Give the data again in its entirety, exactly as provided.

> _Input material_:
----

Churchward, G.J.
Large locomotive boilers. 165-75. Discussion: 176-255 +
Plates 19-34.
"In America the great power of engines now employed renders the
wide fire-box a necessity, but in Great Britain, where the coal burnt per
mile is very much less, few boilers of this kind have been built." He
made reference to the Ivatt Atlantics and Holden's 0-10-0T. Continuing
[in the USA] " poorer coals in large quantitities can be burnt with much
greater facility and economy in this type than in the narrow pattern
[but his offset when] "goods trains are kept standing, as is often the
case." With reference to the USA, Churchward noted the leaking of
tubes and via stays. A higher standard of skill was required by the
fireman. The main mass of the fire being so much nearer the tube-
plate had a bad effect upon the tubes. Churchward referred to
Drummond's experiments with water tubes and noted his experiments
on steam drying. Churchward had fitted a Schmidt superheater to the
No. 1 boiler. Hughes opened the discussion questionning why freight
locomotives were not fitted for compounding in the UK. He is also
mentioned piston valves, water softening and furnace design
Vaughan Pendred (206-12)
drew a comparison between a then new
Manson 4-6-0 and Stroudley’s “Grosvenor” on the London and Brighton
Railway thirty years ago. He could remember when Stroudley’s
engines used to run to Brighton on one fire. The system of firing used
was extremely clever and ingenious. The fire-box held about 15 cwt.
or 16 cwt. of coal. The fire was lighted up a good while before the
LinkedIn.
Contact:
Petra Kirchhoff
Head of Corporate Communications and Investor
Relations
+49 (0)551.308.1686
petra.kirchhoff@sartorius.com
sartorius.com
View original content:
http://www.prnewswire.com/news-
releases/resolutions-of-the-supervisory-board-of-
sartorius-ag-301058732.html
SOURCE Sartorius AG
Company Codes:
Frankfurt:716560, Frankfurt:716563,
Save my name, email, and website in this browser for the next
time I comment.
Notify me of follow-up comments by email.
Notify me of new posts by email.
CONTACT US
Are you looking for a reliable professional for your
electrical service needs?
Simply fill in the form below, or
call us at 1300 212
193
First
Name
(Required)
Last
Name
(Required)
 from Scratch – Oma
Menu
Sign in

----

> _Reply to the task_:
Churchward, G.J.
Large locomotive boilers. 165-75. Discussion: 176-255 +
Plates 19-34.
"In America the great power of engines now employed renders the
wide fire-box a necessity, but in Great Britain, where the coal burnt per
mile is very much less, few boilers of this kind have been built." He
made reference to the Ivatt Atlantics and Holden's 0-10-0T. Continuing
[in the USA] " poorer coals in large quantitities can be burnt with much
greater facility and economy in this type than in the narrow pattern
[but his offset when] "goods trains are kept standing, as is often the
case." With reference to the USA, Churchward noted the leaking of
tubes and via stays. A higher standard of skill was required by the
fireman. The main mass of the fire being so much nearer the tube-
plate had a bad effect upon the tubes. Churchward referred to
Drummond's experiments with water tubes and noted his experiments
on steam drying. Churchward had fitted a Schmidt superheater to the
No. 1 boiler. Hughes opened the discussion questionning why freight
locomotives were not fitted for compounding in the UK. He is also
mentioned piston valves, water softening and furnace design
Vaughan Pendred (206-12)
drew a comparison between a then new
Manson 4-6-0 and Stroudley’s “Grosvenor” on the London and Brighton
Railway thirty years ago. He could remember when Stroudley’s
engines used to run to Brighton on one fire. The system of firing used
was extremely clever and ingenious. The fire-box held about 15 cwt.
or 16 cwt. of coal. The fire was lighted up a good while before the
LinkedIn.
Contact:
Petra Kirchhoff
Head of Corporate Communications and Investor
Relations
+49 (0)551.308.1686
petra.kirchhoff@sartorius.com
sartorius.com
View original content:
http://www.prnewswire.com/news-
releases/resolutions-of-the-supervisory-board-of-
sartorius-ag-301058732.html
SOURCE Sartorius AG
Company Codes:
Frankfurt:716560, Frankfurt:716563,
Save my name, email, and website in this browser for the next
time I comment.
Notify me of follow-up comments by email.
Notify me of new posts by email.
CONTACT US
Are you looking for a reliable professional for your
electrical service needs?
Simply fill in the form below, or
call us at 1300 212
193
First
Name
(Required)
Last
Name
(Required)
 from Scratch – Oma
Menu
Sign in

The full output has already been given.